赤炎的臉上毫無表情,黑衣男人被迫跪在他面前,他更是眼皮都不抬一下。那舉手投足之間,給人一種陰柔壓迫之感,若是萱娘在這,就會發現,世間竟然有人,可以把兩種風格駕馭的如此熟練。

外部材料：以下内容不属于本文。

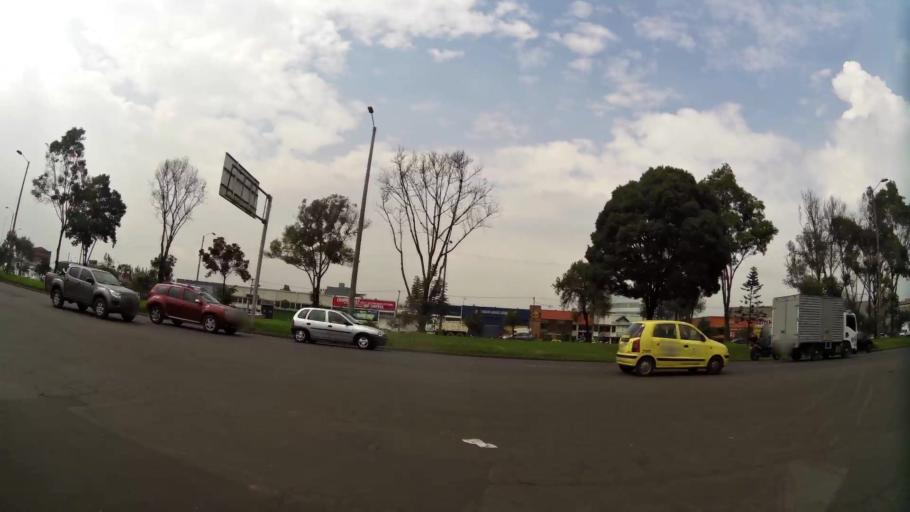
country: CO
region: Bogota D.C.
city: Bogota
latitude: 4.6257
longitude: -74.0949
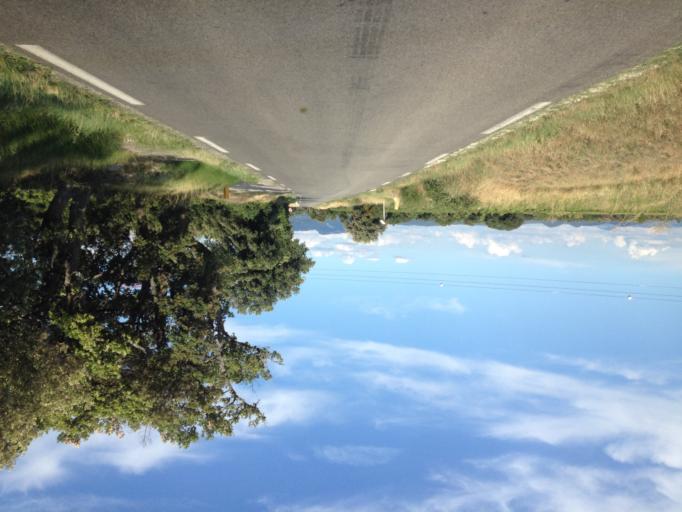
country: FR
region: Provence-Alpes-Cote d'Azur
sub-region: Departement du Vaucluse
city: Camaret-sur-Aigues
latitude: 44.1642
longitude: 4.8975
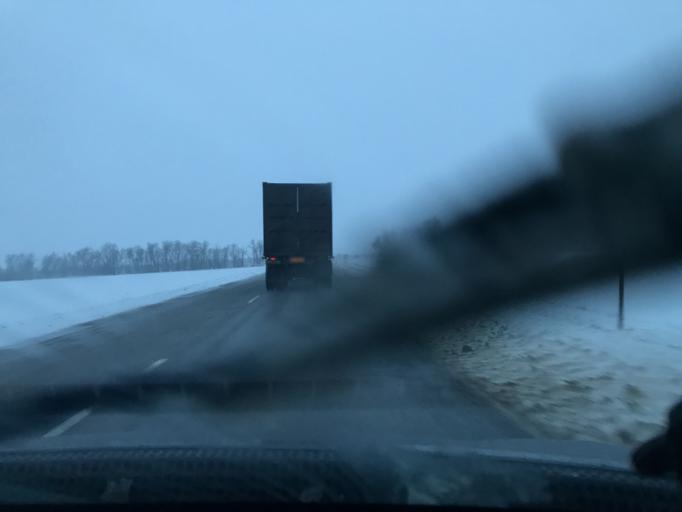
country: RU
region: Rostov
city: Letnik
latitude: 46.0621
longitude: 41.2073
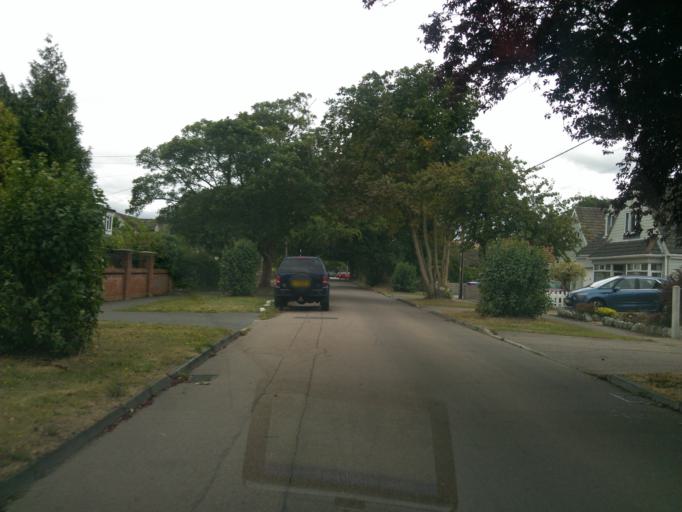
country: GB
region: England
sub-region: Essex
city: West Mersea
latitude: 51.7807
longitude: 0.9285
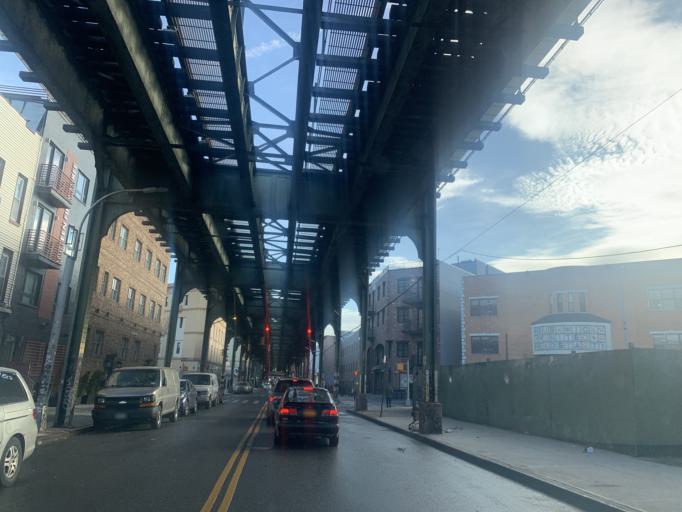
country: US
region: New York
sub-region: Kings County
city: East New York
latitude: 40.6982
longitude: -73.9240
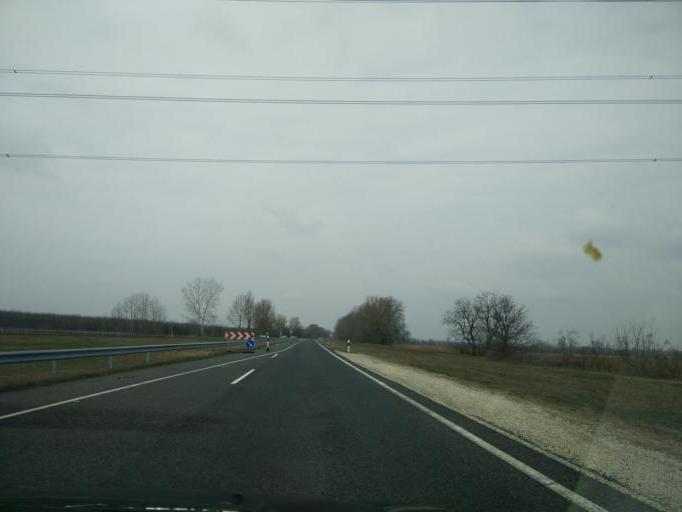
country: HU
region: Gyor-Moson-Sopron
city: Per
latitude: 47.6889
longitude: 17.8025
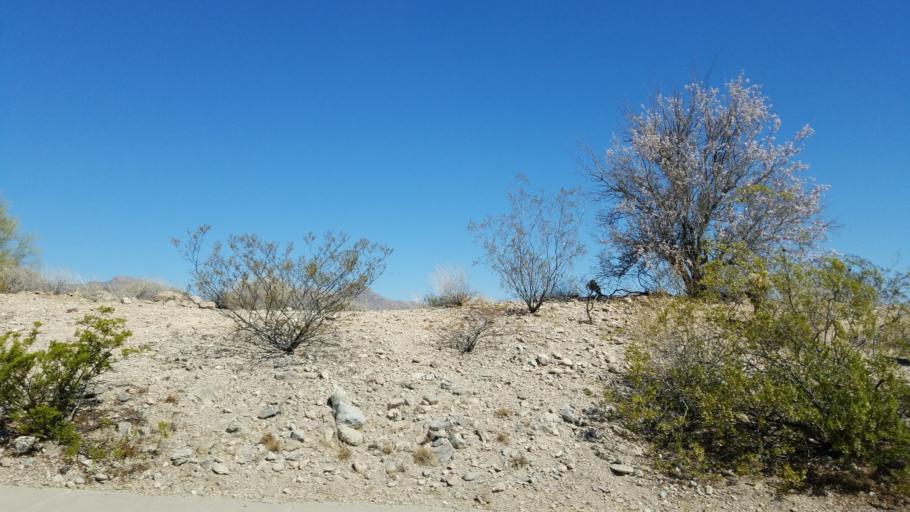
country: US
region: Arizona
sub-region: Maricopa County
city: Fountain Hills
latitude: 33.6092
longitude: -111.7437
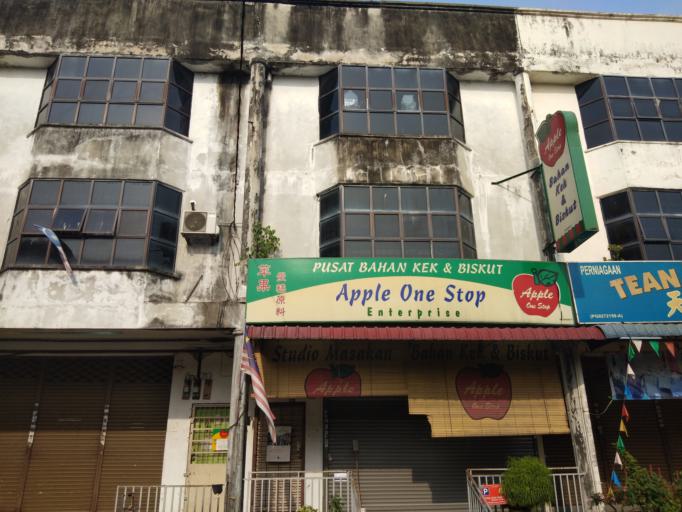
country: MY
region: Kedah
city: Kulim
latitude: 5.3778
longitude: 100.5397
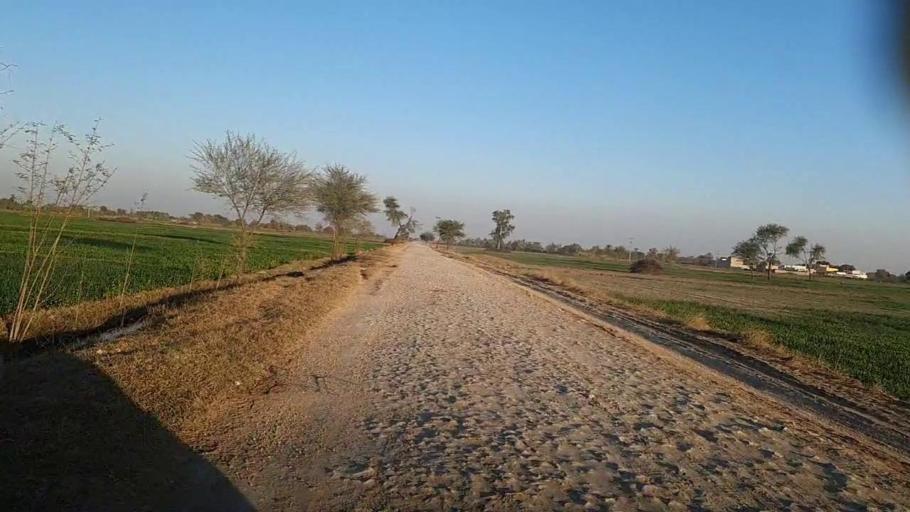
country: PK
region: Sindh
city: Khairpur
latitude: 27.9159
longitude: 69.6844
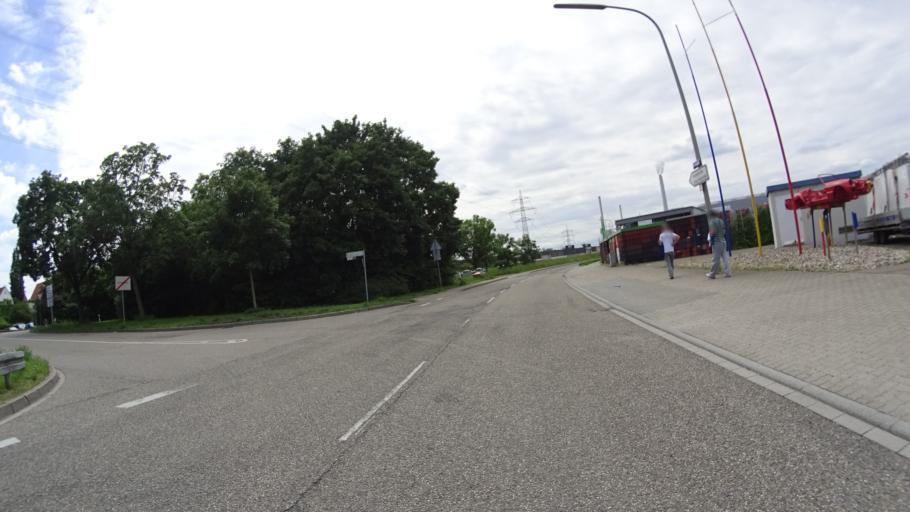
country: DE
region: Baden-Wuerttemberg
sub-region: Karlsruhe Region
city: Rheinstetten
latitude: 49.0081
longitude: 8.3262
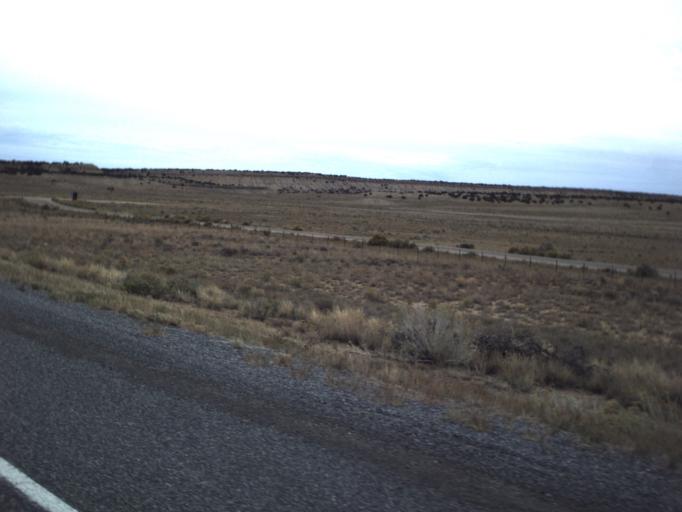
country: US
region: Utah
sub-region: Emery County
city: Castle Dale
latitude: 38.8783
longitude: -110.6624
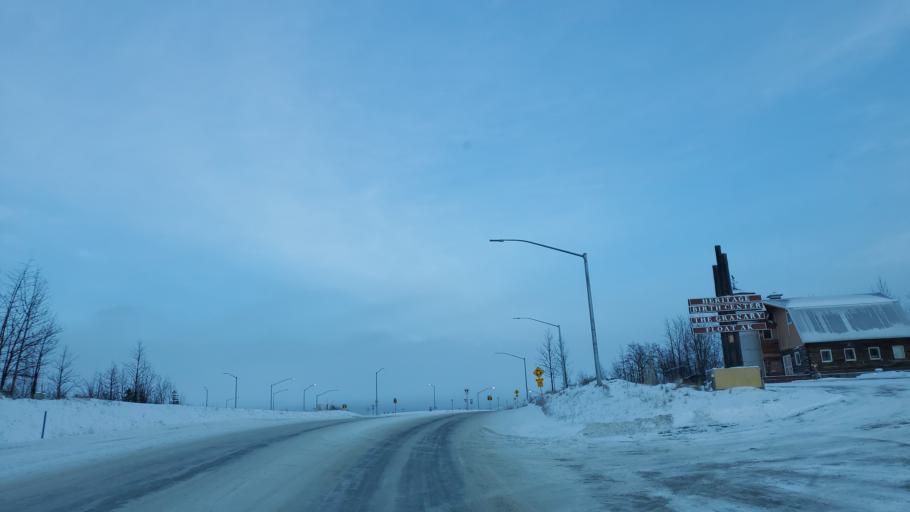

而這人竟是她平時覺得無害的赤炎。

赤炎甩了一句:“把他架到刑具上!”說這話的時候,仍舊沒有投給黑衣人一個眼神。

黑衣人早就料到自己會有這一天,所以神情非常安詳,任由兩位侍衛把自己架到刑具上,卻並不知道自己面對的是朝廷內部一直赫赫有名的大理寺閻羅赤炎君。

和往常一樣,其中的一位侍衛,接過赤炎手裏的氂牛鞭,二話不說,直接抽打在黑衣人的身上。

一般審刑的官員拷打犯人,鞭子都是抽在背上或者臀部,南宮府的侍衛卻不一樣,開頭三下則是抽在腰腎部位。細細的牛毛針扎在身上,還是腰的軟處,直接讓黑衣人疼痛得臉色扭曲。差一點就沒喘過氣,感覺腎被打破,呼吸不過來。

偏偏黑衣人嘴硬,硬是憋着一句話不說,錦衣衛倒挺佩服,平常人一鞭下去,立馬開始叫喊,這次碰見一個硬骨頭的。

鞭子沾在身上,細細的牛毛針穿透皮膚,刷的一下,侍衛又把鞭子拉了下來,嗖的一聲又甩出第二遍,黑衣人悶哼一聲,疼痛的全身痙攣,死死地,咬住自己的牙關。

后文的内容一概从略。